In dispute with creditors, RadioShack to close fewer stores than plannedMay 8, 2014
(c) 2014, Bloomberg News.
RadioShack, which said in March it would close as many as 1,100 locations to cut costs, is proceeding with a plan to shut fewer stores because of a snag with its lender agreements.
The Fort Worth, Texas-based company has been seeking consent from creditors to proceed with the full closure plan, though the terms being offered aren't acceptable, according to a regulatory filing Thursday.
The impasse may have a negative impact on RadioShack's credit because most of the stores it wanted to close are underperforming, Moody's Investors Service said in a statement today. Its loan agreements require lenders to sign off on more than 200 store closings a year, out of a total of 4,297 company- owned locations, the credit-rating firm said.
"Management will have to pursue other limited options of cost-reduction programs to improve profitability," said Manoj Chadha, an analyst at Moody's in New York. For now, though, RadioShack's credit ratings and outlook are unaffected.
RadioShack stock declined 43 percent this year through Thursday.
RadioShack's $325 million of 6.75 percent notes due 2019 jumped for the first time in three days before the company's filing was posted Thursday. The securities rose 3.75 cents to 41.75 cents on the dollar, according to Trace, the bond-price reporting system of the Financial Industry Regulatory Authority.
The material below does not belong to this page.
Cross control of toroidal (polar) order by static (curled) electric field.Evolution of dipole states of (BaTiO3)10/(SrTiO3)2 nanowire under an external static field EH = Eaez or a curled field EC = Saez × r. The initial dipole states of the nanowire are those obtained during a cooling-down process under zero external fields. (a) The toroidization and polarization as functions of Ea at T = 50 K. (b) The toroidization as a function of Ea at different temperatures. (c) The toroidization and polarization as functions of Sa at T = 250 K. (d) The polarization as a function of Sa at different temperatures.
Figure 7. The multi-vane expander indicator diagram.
The notes, which traded as high as 66.5 cents in February, have climbed from a record-low 35.9 cents on April 22.
Chief Executive Officer Joe Magnacca is trying to rejuvenate the almost-century-old electronics chain, which has struggled to compete with online rivals such as Amazon.com Inc. RadioShack's fourth-quarter net loss widened to $191.4 million, marking the eighth consecutive quarterly deficit. Sales at stores open at least a year sank 19 percent in the period.
RadioShack's decision to publicly announce the store closing plan in March without approval from its lenders created additional tension, the Wall Street Journal reported last month. Still, the creditors aren't against the idea of paring its locations. Some lenders are proposing that as many as 2,000 stores be closed, the newspaper reported.
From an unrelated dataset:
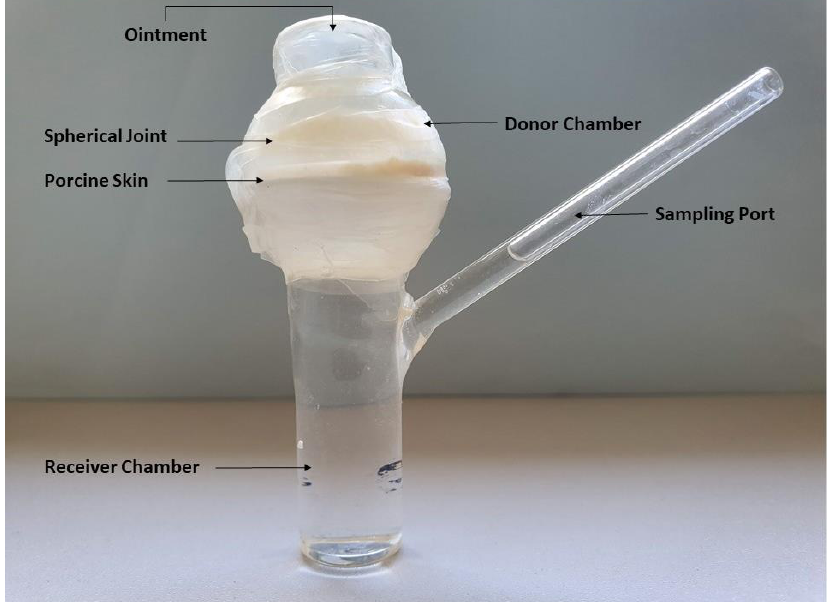
Figure 1. The scheme of vertical Franz cell with a spherical joint to ACTH penetration study through porcine ear skin in simulated in vivo conditions.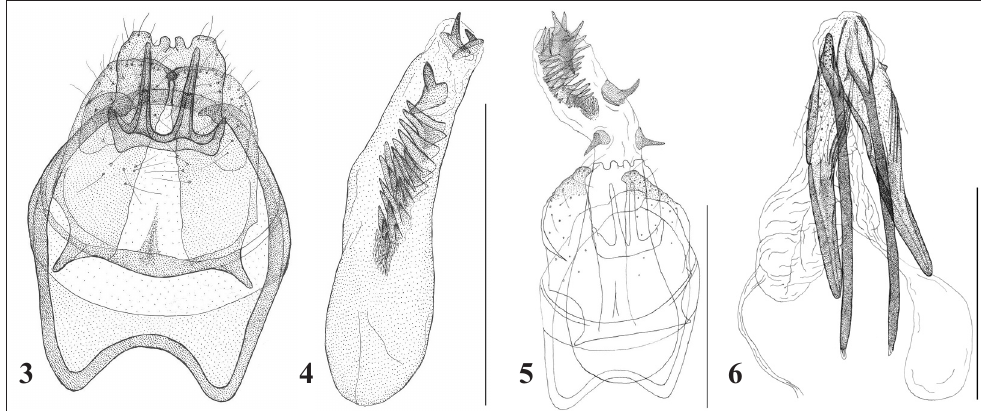
Figures 3–6. Male and female genitalia of Stigmella tatrica sp. n., paratypes. 3. Male genitalia, Gp. ZT ♂ 9085, dorsal view; 4. phallus; 5. Gp. ZT ♂ 9087, vesica everted. 6. Female genitalia, Gp. ZT ♀ 12876.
"While the company may continue to have discussions with its lenders regarding the proposed store closure program, the company is continuing with a plan to close fewer stores and pursuing other cost reduction measures," the company said Thursday in the filing.
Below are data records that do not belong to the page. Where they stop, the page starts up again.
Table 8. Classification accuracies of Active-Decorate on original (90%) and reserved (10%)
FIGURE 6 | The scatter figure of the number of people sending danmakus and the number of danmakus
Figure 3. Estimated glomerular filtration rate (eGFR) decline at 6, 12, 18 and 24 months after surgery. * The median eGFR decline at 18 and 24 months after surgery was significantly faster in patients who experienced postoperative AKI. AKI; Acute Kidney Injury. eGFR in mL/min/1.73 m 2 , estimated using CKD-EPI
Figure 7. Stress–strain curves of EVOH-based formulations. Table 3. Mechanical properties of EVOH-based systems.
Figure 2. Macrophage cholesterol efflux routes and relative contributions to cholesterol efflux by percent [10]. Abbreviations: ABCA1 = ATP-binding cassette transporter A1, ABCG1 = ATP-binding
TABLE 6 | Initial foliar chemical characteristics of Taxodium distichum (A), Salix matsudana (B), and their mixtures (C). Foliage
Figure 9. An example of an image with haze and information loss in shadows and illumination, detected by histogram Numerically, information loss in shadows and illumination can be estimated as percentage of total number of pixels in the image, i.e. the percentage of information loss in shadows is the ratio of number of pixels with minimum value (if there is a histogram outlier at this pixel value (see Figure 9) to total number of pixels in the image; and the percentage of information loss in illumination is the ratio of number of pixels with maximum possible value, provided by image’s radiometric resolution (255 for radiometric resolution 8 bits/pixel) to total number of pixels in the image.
Magnacca, a former drugstore-chain executive, has hired a new team of managers, including Dollar General Corp. executive John Feray as chief financial officer. The CEO has pinned the company's turnaround on five projects, including boosting efficiency, cutting costs and developing new merchandise.
The retailer has a reputation for being trapped in the 1980s, something RadioShack referenced itself in a Super Bowl ad this year. The commercial featured Alf, Hulk Hogan and other characters from the era rampaging through a store.
"It's time for a new RadioShack," the ad's narrator said. "Come see what's possible when we do it together."
— With assistance from Charles Mead in New York.